**WHAT TO WORK ON**
In the listing below, please print the line that contains "left shoulder: (261, 226)" and every line that follows it, exactly.

####################

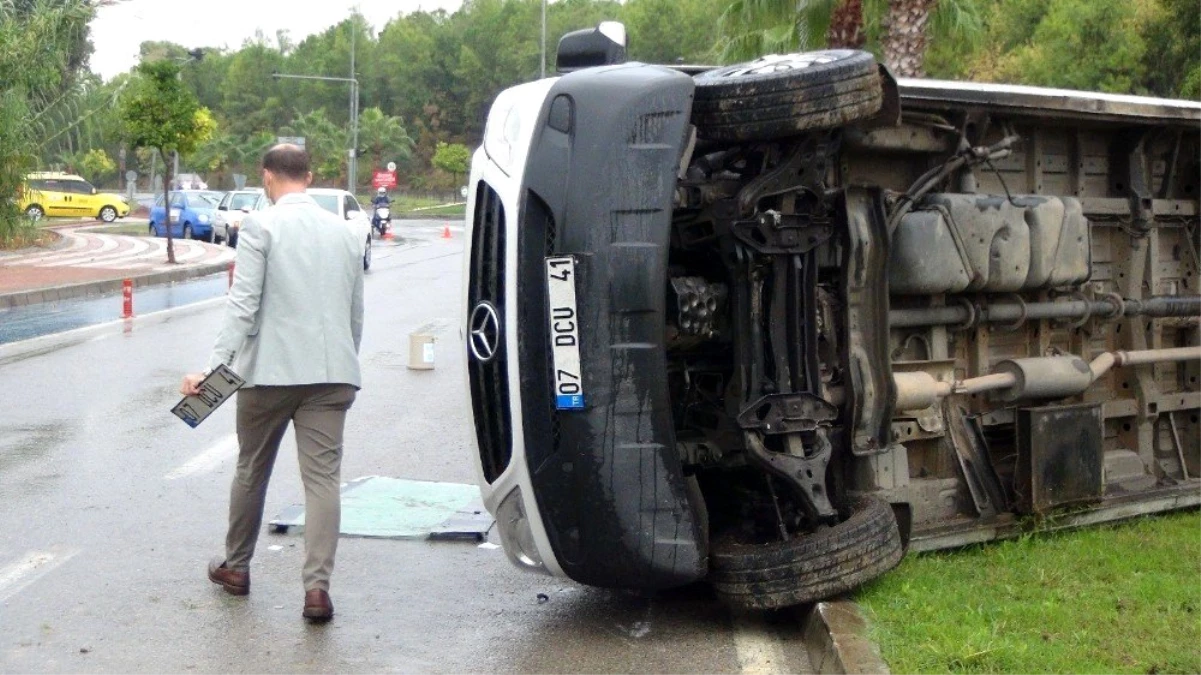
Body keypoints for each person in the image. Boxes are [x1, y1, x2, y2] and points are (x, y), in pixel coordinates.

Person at [180, 144, 365, 622]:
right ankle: (317, 591)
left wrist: (213, 366)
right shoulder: (347, 232)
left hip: (268, 376)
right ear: (309, 175)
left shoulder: (261, 226)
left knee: (251, 468)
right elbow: (354, 314)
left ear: (267, 177)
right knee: (323, 480)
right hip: (332, 375)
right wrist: (344, 362)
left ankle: (236, 568)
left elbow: (243, 306)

####################

**ANSWER SPACE**
left shoulder: (261, 226)
left knee: (251, 468)
right elbow: (354, 314)
left ear: (267, 177)
right knee: (323, 480)
right hip: (332, 375)
right wrist: (344, 362)
left ankle: (236, 568)
left elbow: (243, 306)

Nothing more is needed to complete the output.